Ok, mysql is too smart! For sphinx to work mysql needs to first query
AttachmentsIndex_3 and then make joins to it. Otherwise sphinx won’t work.
That’s due to sphinx architecture.

Here mysql is too smart and differently optimizes query thus breaking
sphinx support in rt.

Now I’ve tried FORCE INDEX and such but wasn’t able to force mysql to first query
AttachmentsIndex_3.

There is STRAIGHT_JOIN that forces joins orders, so maybe that is some solution.

Other ideas?
Arkadiusz Miśkiewicz, arekm / ( maven.pl | pld-linux.org )

Ok, mysql is too smart! For sphinx to work mysql needs to first query
AttachmentsIndex_3 and then make joins to it. Otherwise sphinx won’t work.
That’s due to sphinx architecture.

Here mysql is too smart and differently optimizes query thus breaking
sphinx support in rt.

Now I’ve tried FORCE INDEX and such but wasn’t able to force mysql to first
query AttachmentsIndex_3.

There is STRAIGHT_JOIN that forces joins orders, so maybe that is some
solution.

STRAIGHT_JOIN also won’t work since mysql still is able to make changes
and optimizations to the query.

Fortunately code below seems to be working - using UNION and separate,
simple sphinx subquery:

SELECT DISTINCT main.id FROM Tickets main JOIN Transactions Transactions_1 ON ( Transactions_1.ObjectType = ‘RT::Ticket’ ) AND ( Transactions_1.ObjectId = main.id ) JOIN Attachments Attachments_2 ON (
Attachments_2.TransactionId = Transactions_1.id ) JOIN ((SELECT ai.id FROM AttachmentsIndex ai WHERE ai.query = ‘inconventus’) UNION (SELECT ti.id FROM Tickets ti WHERE ti.Subject LIKE ‘%inconventus%’)) u ON
u.id=Attachments_2.id WHERE (main.IsMerged IS NULL) AND (main.Status != ‘deleted’) AND (main.Type = ‘ticket’) AND ( main.Status = ‘new’ OR main.Status = ‘open’ OR main.Status = ‘stalled’ );

Devs, could you please change querying code, so that sphinx will
always get its own subquery?

That will always work because mysql query optimizer will not be able
to mess with sphinx query.
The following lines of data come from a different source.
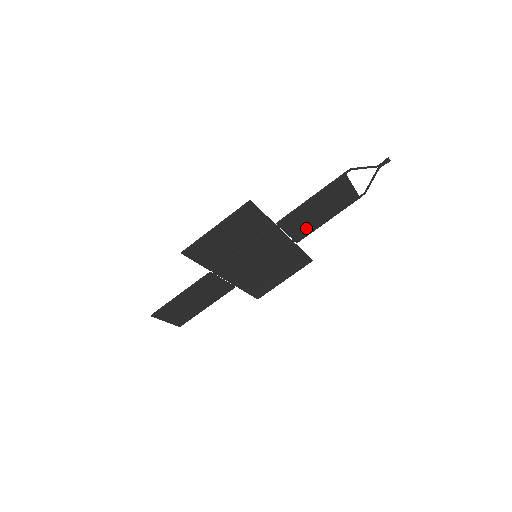
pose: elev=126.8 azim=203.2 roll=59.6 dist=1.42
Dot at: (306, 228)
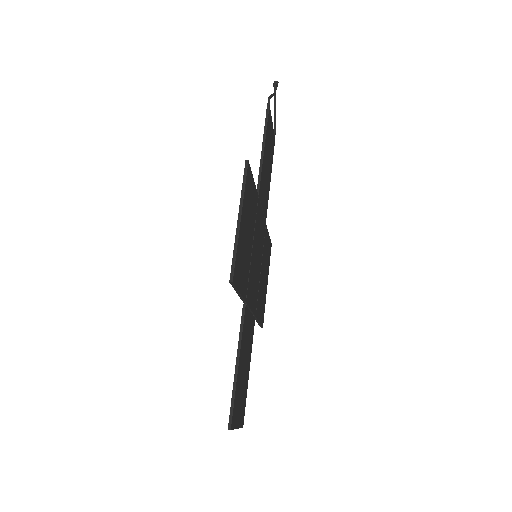
Dot at: (266, 195)
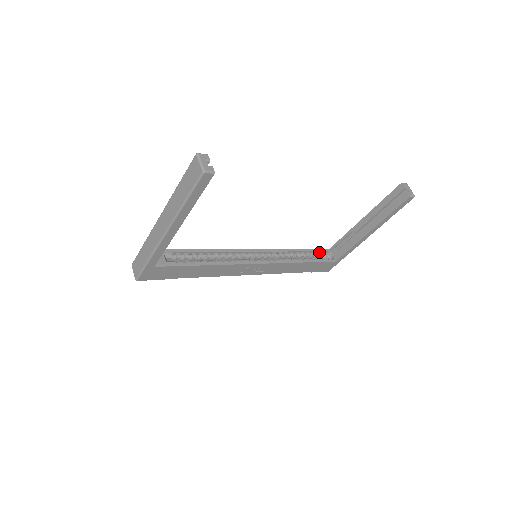
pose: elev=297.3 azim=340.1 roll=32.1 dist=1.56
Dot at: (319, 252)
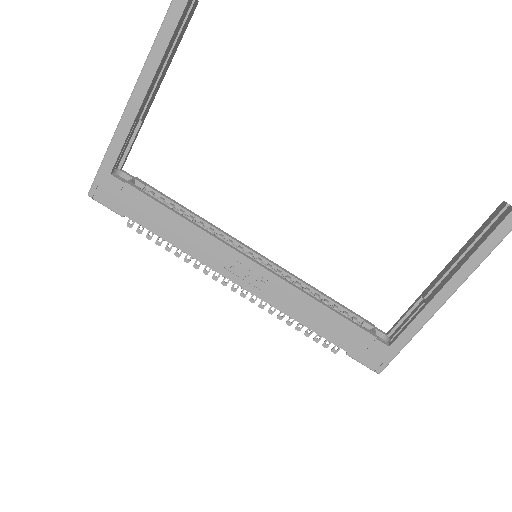
Dot at: (365, 322)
Optimizer will be able only to optimize
combining sphinx results with the rest of query though and that’s ok and desired.

Sphinx subquery will always be simple, like
SELECT ai.id FROM AttachmentsIndex ai WHERE ai.query = ‘inconventus’

Thanks,
Arkadiusz Miśkiewicz, arekm / ( maven.pl | pld-linux.org )

Ok, mysql is too smart! For sphinx to work mysql needs to first
query AttachmentsIndex_3 and then make joins to it. Otherwise
sphinx won’t work. That’s due to sphinx architecture.

Here mysql is too smart and differently optimizes query thus
breaking sphinx support in rt.

Now I’ve tried FORCE INDEX and such but wasn’t able to force mysql
to first query AttachmentsIndex_3.

There is STRAIGHT_JOIN that forces joins orders, so maybe that is
some solution.

This limitation is unfortunately documented, and not easily fixable:
https://bestpractical.com/docs/rt/latest/full_text_indexing.html#Caveats1

STRAIGHT_JOIN also won’t work since mysql still is able to make
changes and optimizations to the query.

Fortunately code below seems to be working - using UNION and separate,
simple sphinx subquery:
[snip]

That query is incorrect; it unions Attachment ids (from the Sphinx
results table) with Ticket ids (from the “ti” subquery on Tickets).

Devs, could you please change querying code, so that sphinx will
always get its own subquery?

Please try the straight MySQL FTS, included in 4.2.10, instead. It is
much faster, and not nearly as fiddly.

  • Alex